The distinction between "new code" and "maintenance" doesn't quite cut it.
A more interesting percentage might be: maintaining one's own code versus
maintaining someone else's code.
This is important. If you advocate code re-use, it follows that
you advocate spending more time maintaining and less originating. If
your preferences run the other way, you are not re-using enough code.
When I was young (shovelling coal into the furnaces of the early
steam-powered computers, and leering lasciviously at Lovelace), memory
was short and CPU cycles long: Both were scarce and hence expensive.
Programmer labor (sometimes called human labor, but that's debatable)
was cheap in comparison. The product of that labor was therefore also
cheap, easy to discard and re-write. "Re-doing it better" was laudable.

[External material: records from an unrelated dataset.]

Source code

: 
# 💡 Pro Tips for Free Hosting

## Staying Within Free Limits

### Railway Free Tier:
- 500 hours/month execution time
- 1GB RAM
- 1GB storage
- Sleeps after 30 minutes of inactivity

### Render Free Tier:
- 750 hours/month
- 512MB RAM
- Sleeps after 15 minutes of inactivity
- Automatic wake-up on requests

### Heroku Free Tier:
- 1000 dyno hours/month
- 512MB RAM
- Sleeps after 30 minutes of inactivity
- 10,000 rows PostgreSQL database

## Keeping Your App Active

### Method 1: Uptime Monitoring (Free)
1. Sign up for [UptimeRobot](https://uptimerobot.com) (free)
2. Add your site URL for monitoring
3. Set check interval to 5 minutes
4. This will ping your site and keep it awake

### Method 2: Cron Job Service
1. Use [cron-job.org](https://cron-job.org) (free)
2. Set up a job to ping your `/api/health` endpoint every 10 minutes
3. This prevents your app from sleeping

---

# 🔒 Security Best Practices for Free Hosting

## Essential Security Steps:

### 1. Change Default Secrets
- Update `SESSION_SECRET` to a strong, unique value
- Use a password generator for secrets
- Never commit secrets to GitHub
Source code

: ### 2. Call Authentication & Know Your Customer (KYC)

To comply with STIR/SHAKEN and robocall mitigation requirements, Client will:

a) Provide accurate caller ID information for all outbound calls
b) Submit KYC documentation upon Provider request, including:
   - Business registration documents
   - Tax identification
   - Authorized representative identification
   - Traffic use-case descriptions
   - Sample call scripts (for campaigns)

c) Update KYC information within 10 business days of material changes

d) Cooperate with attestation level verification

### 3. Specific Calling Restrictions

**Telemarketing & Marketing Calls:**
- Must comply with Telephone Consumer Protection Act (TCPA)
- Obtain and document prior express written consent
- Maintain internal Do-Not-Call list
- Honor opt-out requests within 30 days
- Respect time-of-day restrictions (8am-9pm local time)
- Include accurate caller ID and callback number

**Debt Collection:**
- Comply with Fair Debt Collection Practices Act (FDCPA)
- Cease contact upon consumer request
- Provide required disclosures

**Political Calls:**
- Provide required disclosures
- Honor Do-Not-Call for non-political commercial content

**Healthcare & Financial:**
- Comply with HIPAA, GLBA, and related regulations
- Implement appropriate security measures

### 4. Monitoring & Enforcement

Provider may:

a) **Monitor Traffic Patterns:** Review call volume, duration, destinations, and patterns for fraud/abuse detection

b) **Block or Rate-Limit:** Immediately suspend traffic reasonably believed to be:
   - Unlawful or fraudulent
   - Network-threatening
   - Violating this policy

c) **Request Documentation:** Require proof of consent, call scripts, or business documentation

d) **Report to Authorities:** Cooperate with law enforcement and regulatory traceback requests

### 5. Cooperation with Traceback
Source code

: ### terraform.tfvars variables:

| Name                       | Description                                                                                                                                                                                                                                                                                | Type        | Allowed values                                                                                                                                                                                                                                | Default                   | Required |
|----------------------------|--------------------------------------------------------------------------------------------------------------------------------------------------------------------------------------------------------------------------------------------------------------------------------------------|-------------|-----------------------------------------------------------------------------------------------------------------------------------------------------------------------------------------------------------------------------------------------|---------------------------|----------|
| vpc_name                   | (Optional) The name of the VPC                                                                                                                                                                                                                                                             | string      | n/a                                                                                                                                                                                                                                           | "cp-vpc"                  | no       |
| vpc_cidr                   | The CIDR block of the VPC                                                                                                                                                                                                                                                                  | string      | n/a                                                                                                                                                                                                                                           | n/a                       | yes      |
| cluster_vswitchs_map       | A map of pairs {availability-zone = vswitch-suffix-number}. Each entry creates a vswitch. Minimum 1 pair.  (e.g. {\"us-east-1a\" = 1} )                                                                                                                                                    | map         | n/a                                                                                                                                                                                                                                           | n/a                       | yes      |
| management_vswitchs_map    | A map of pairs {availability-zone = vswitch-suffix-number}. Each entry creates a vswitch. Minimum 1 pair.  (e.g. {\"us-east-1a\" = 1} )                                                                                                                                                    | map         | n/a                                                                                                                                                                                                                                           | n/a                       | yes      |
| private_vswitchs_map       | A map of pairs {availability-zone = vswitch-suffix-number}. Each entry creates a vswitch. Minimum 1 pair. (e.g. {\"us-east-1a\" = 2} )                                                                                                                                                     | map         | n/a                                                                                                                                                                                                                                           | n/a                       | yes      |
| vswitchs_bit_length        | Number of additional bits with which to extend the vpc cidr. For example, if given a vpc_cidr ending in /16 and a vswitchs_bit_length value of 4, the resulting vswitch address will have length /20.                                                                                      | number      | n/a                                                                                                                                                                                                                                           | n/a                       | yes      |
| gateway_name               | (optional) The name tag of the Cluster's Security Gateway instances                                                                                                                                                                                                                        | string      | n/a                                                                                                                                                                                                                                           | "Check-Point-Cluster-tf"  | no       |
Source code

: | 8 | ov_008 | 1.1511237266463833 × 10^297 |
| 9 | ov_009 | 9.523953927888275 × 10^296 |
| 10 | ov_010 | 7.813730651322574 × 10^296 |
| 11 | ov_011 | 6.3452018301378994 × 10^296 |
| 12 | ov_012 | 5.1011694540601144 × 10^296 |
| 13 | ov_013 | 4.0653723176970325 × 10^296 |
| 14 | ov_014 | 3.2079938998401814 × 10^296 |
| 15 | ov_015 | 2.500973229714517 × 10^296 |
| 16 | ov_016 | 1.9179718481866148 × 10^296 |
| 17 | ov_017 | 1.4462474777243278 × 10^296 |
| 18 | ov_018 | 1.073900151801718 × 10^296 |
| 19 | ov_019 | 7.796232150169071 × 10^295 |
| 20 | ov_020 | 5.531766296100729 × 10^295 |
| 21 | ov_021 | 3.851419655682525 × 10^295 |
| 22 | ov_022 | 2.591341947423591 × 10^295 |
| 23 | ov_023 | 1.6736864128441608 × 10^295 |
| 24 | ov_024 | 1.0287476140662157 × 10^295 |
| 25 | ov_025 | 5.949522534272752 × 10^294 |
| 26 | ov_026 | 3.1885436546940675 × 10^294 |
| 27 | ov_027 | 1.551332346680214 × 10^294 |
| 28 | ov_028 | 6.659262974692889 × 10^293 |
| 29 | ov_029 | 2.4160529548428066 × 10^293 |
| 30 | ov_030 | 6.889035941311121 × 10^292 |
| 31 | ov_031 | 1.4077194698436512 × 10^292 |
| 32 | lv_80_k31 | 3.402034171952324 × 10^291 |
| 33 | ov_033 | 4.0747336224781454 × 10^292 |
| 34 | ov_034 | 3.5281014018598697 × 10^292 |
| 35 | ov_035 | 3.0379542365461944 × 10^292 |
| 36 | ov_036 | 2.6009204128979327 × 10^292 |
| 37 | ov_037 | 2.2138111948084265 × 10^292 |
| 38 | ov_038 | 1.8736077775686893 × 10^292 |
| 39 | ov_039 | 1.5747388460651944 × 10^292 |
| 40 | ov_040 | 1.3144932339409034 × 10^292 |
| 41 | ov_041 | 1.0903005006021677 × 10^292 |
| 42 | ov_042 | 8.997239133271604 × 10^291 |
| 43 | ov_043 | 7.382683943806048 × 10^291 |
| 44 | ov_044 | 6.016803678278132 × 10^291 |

But memories have grown and CPU cycles have shrunk. I recall a
machine whose time was billed at $100/hour, during which time it could
perform maybe 0.3 billion instructions (if it never had to wait for
I/O and there wasn't too much floating-point in the mix). Today's
machines can get through 0.3 billion instructions in a second or two:
That's more than three decimal orders of magnitude faster. That same
machine deployed 1/8 MB of memory; nowadays even a bare-bones El Cheapo
laptop has 2 GB, four decimal orders of magnitude more. And the old
machine cost maybe $500,000 instead of $700 (which is about $125 in
1970 dollars), for another three-plus decimal orders of magnitude
improvement.
Meanwhile, the appetite for code -- the demand for programmer
output -- has risen, and although the supply of programmer labor has
increased and the tools of programmer productivity have improved, they
have not kept pace with demand. The balance is reversed: Programmer
time is scarce and expensive, CPU time and memory are plentiful and
cheap.
So if you want to produce software cost-effectively, it follows
that you *must* re-use existing code. And if you must re-use code,
it follows that you must maintain it -- and the really cost-effective
programmer, the one who will get to market first and with lower
overheads than the competition, will be the one who writes *no*
original code at all. It's too slow and expensive, and too last
millennium.
Ponder this, while thinking about the average Computer Science
curriculum. "Students, today you will implement an AVL tree." Bah!